Future Farmers of America and their advisers are getting highlights from a variety of ag operations.
Montana's leading industry is becoming increasingly diverse.
The Ag Opportunity Tour gives FFA members experience to meet challenges in ever growing markets.
FFA's top leaders got first hand glimpses of a feed mill in Hamilton.
The young farmers come from Richey and Fairfield, Great Falls, Missoula and Dillon.
"Montana across the state," said FFA Foundation executive director, Jaime Edmundson,"we have 87 chapters and 2,600 students."
Many students plan to build careers in the ag industry.
It could be a traditional farm or ranch, computer technology to design new tractors, or in the classroom.
"I'd love to be an agricultural teacher," said FFA member Warren Krone, from Vaughn,"and I really enjoy horses, so I'd like to be a horse trainer as well."
Warren Krone's going to college to double major in ag education and equestrian riding and training.
At Lakeland Feeds, students got tips on ag retail sales, and marketing,
"By 2050," said Jaime Edmundson,"we'll be feeding 9 billion people across the world."
Many of the young men and women at Friday's tour could be doing that feeding.
Students saw a high tech operation at Mu Juice Dairy in Corvallis.
They saw value added with Moo Poo Compost.
Gwynn Simeniuk is already in college, studying agricultural education and animal science.
Born and raised on a ranch, she said, "We are able to utilize different technology to diversify and manage our risks better. We also have to be more aware of consumer demand."
High land prices squeeze young starters out of the market.

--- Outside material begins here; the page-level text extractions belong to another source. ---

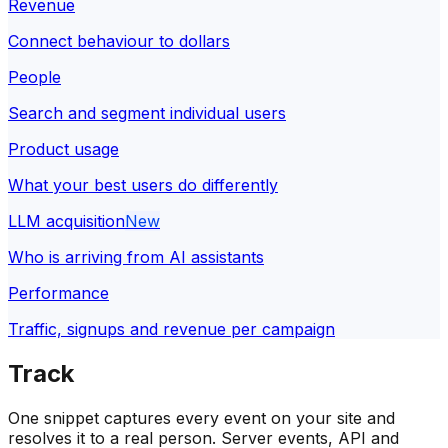
Revenue
Connect behaviour to dollars
People
Search and segment individual users
Product usage
What your best users do differently
LLM acquisition
New
Who is arriving from AI assistants
Performance
Traffic, signups and revenue per campaign
Track
One snippet captures every event on your site and
resolves it to a real person. Server events, API and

Farms and ranches are disappearing under development.
Once they're gone, they're gone.
Farmers and ranchers are getting old, and aren't being replaced.
But nobody's going to quit eating.
"People should realize where their food comes from and be more involved in the ag process,"said Missoula FFA member Austin Standley,"because then people are removed from that and they lose connection and the industry suffers."
Agriculture needs young men like Austin, who also wants to be an agriculture teacher, and especially enjoys raising beef cattle.